Research papers
- the morning paper presents an interesting/influential/important paper from the world of CS every weekday morning.
The best way I’ve found to understand a very technical or scientific paper is to search YouTube for someone to explain it. The ideal is to find a journal club report. Journal clubs are informal groups who share the task of explaining an interesting paper to each other. Each member rotates in picking a paper to explain to their peers. This is 100 times better than having the author explain it, because authors assume too much prior knowledge. It is better to have a newbie who just figured it out. If you are lucky, a journal club will video their reports and post. Search YouTube with the paper’s title or topic and add the term “journal club.”

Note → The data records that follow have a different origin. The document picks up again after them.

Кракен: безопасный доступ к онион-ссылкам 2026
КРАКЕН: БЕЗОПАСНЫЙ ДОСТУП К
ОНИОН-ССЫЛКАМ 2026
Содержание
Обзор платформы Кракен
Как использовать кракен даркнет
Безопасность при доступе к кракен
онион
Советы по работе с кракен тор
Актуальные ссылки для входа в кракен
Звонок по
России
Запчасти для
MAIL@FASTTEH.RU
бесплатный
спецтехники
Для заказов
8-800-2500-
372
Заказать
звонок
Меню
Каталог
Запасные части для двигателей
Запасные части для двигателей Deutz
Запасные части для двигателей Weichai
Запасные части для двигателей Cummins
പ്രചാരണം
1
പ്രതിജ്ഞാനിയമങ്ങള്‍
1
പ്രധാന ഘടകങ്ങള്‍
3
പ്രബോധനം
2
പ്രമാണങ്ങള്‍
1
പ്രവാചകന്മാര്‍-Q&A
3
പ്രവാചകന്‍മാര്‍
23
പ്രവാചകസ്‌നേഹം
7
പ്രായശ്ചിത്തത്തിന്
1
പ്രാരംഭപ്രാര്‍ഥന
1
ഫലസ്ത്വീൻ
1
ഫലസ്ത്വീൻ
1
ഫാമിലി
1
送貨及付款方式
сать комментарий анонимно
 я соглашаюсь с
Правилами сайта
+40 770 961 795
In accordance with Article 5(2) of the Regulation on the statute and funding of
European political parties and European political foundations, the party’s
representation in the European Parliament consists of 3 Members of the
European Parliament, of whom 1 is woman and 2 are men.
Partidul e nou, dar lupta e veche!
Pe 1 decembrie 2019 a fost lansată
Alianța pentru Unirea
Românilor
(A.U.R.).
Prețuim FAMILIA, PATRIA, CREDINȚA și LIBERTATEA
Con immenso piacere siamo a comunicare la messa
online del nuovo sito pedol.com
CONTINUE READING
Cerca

Create a new bookmark. Paste the code below in the URL box. When you are on a site with a paper behind a paywall, click on the new bookmark you've created. It's a quicker way of typing http://sci-hub.tw/ in front of the article's URL.
javascript:(function(){window.location.href = "http://sci-hub.tw/"+window.location.href;})();
I don't use sci-hub unless the paper was financed through public means and ended up behind a paywall.
- How to read science papers: How to read an academic article, How to read and understand a scientific paper, Advice on reading academic papers, Should I Read Papers?
- arXiv Vanity renders academic papers from arXiv as responsive web pages so you don’t have to squint at a PDF.
- Academic Torrents - a distributed system for sharing enormous datasets - for researchers, by researchers.